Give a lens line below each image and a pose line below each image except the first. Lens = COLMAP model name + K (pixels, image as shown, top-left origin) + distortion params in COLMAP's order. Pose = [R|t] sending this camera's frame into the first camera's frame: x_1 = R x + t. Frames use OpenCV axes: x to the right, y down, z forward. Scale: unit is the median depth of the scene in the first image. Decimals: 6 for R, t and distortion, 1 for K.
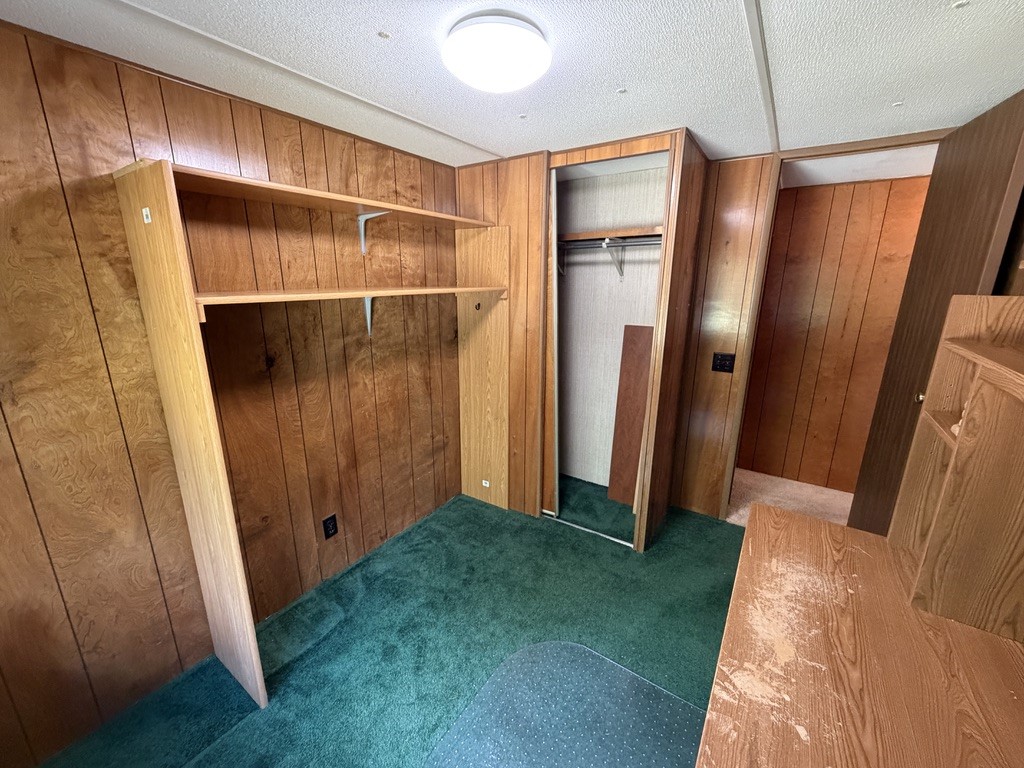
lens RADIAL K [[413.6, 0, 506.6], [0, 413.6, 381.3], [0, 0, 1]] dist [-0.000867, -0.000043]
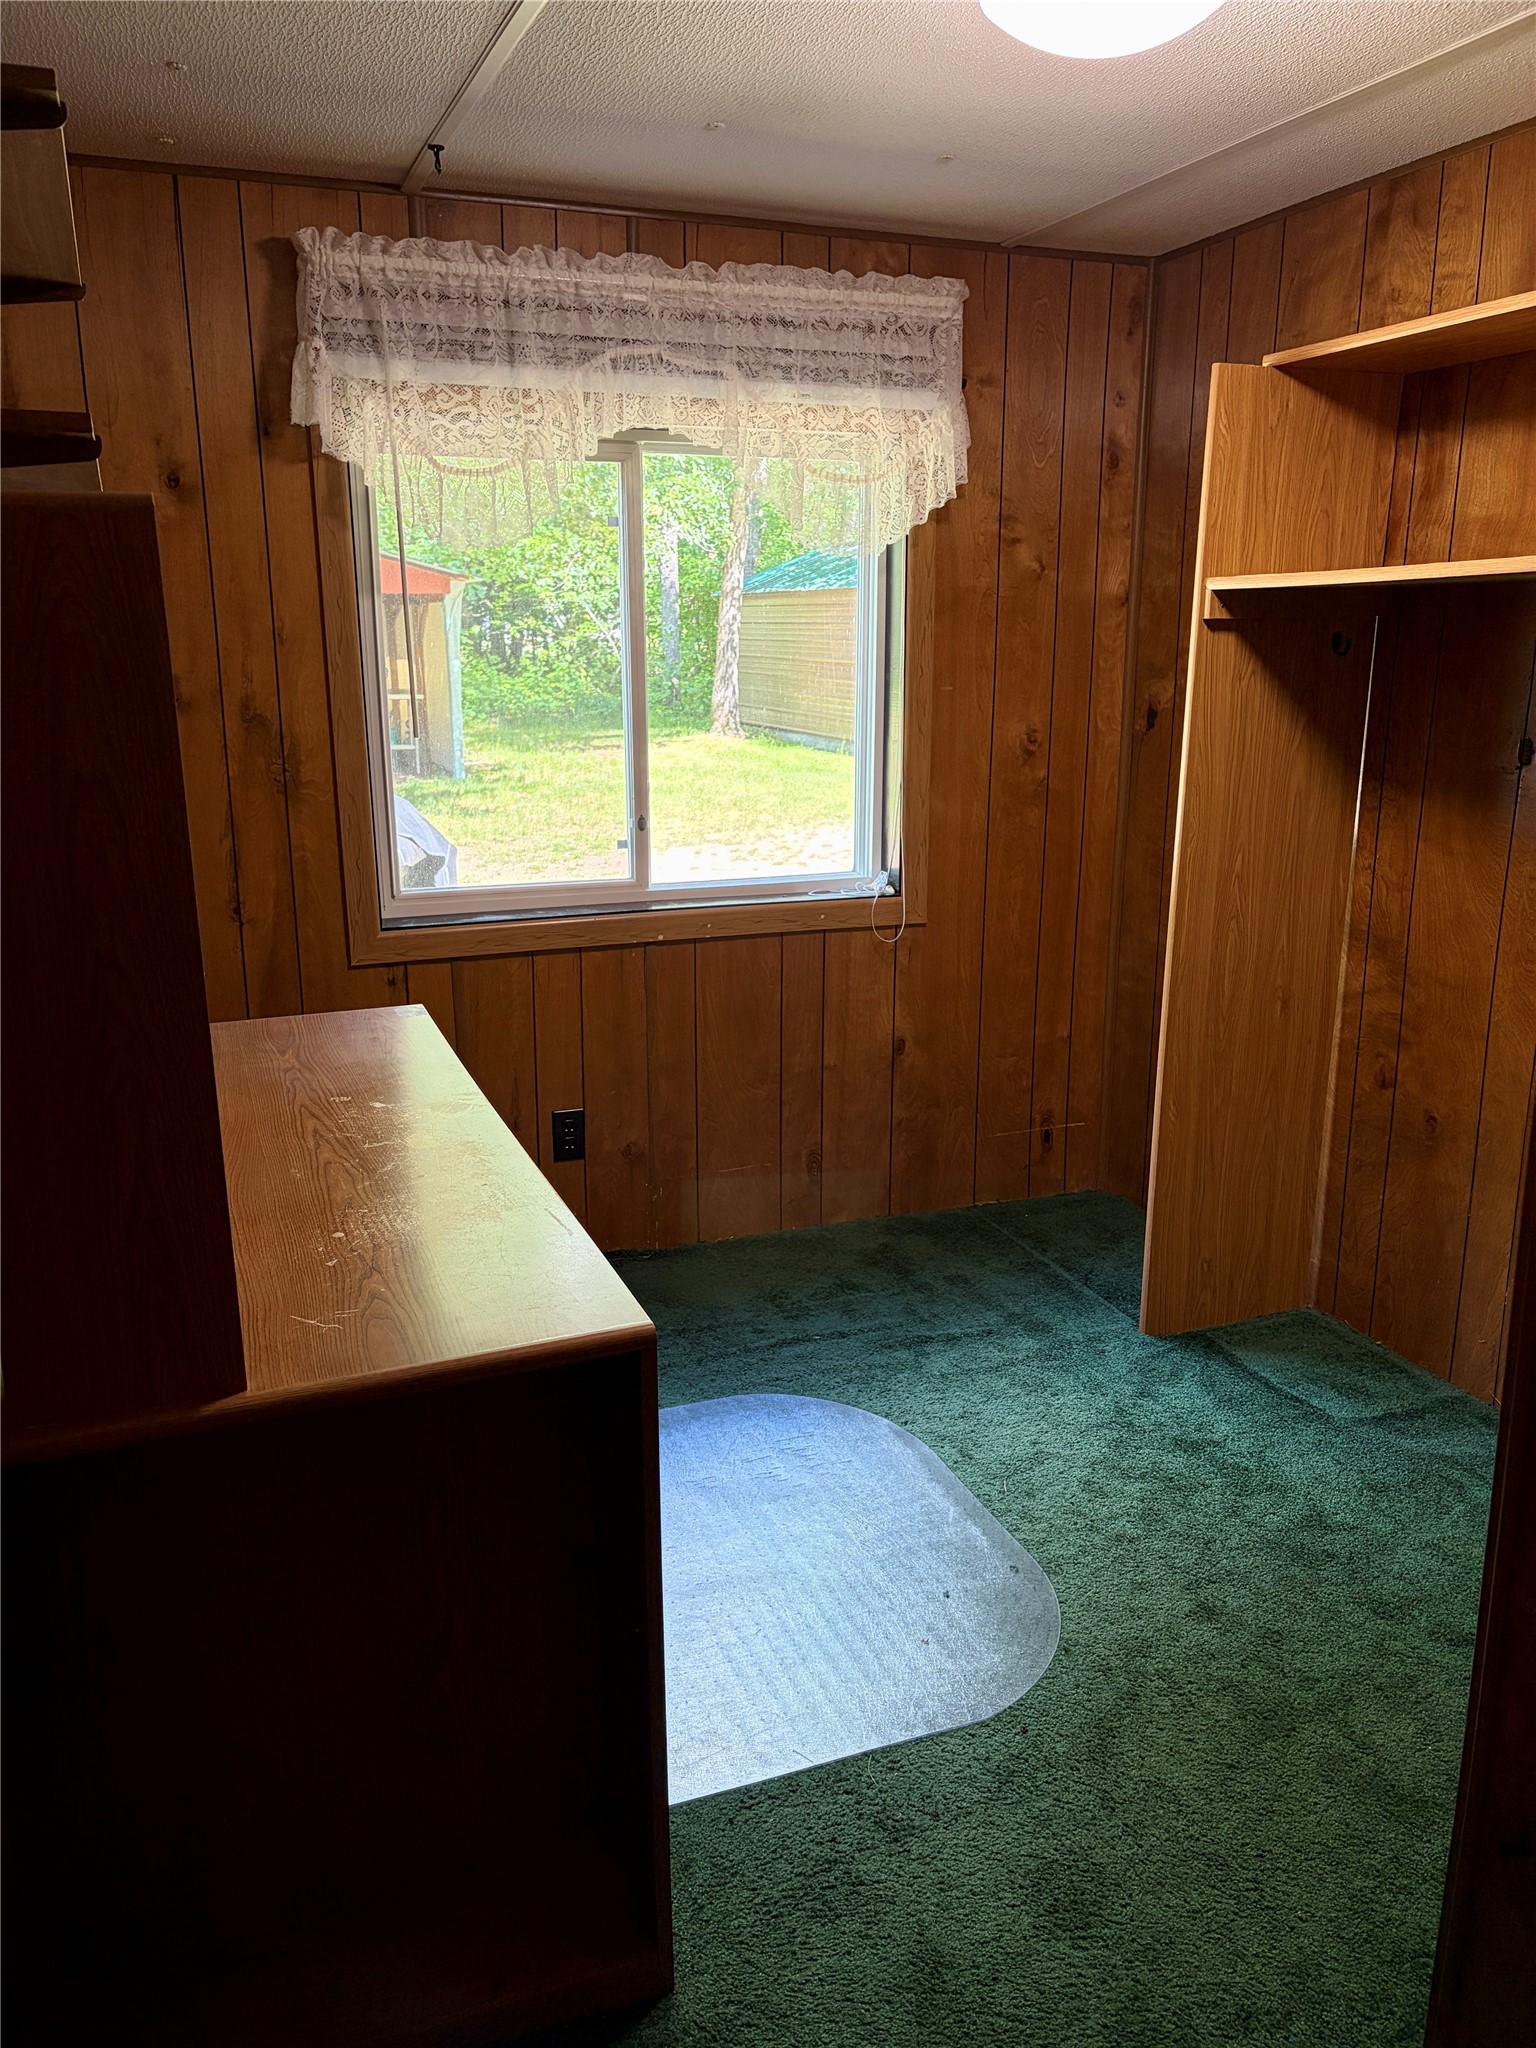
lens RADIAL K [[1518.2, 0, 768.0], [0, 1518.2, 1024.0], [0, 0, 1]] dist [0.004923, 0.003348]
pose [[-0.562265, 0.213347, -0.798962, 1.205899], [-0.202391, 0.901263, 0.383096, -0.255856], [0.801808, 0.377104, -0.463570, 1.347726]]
----
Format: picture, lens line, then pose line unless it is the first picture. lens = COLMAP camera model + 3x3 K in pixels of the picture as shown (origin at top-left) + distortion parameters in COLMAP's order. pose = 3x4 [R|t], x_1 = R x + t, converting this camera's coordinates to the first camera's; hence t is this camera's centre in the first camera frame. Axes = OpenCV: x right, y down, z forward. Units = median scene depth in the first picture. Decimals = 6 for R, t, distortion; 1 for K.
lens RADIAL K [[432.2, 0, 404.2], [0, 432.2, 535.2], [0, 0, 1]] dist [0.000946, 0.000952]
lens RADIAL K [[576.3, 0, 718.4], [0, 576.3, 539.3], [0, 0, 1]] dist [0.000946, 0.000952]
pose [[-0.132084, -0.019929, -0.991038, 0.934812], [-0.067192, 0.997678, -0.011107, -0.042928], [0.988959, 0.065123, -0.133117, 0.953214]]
----
Task to complete: Put the lines of the material from the line containing "Give a lens" through the line containing "0.377104, -0.463570, 1.347726]]" into a JSON list of strings, one string per line. Leave out blank lines and the pictures.

Output below:
[
  "Give a lens line below each image and a pose line below each image except the first. Lens = COLMAP model name + K (pixels, image as shown, top-left origin) + distortion params in COLMAP's order. Pose = [R|t] sending this camera's frame into the first camera's frame: x_1 = R x + t. Frames use OpenCV axes: x to the right, y down, z forward. Scale: unit is the median depth of the scene in the first image. Decimals: 6 for R, t and distortion, 1 for K.",
  "lens RADIAL K [[413.6, 0, 506.6], [0, 413.6, 381.3], [0, 0, 1]] dist [-0.000867, -0.000043]",
  "lens RADIAL K [[1518.2, 0, 768.0], [0, 1518.2, 1024.0], [0, 0, 1]] dist [0.004923, 0.003348]",
  "pose [[-0.562265, 0.213347, -0.798962, 1.205899], [-0.202391, 0.901263, 0.383096, -0.255856], [0.801808, 0.377104, -0.463570, 1.347726]]"
]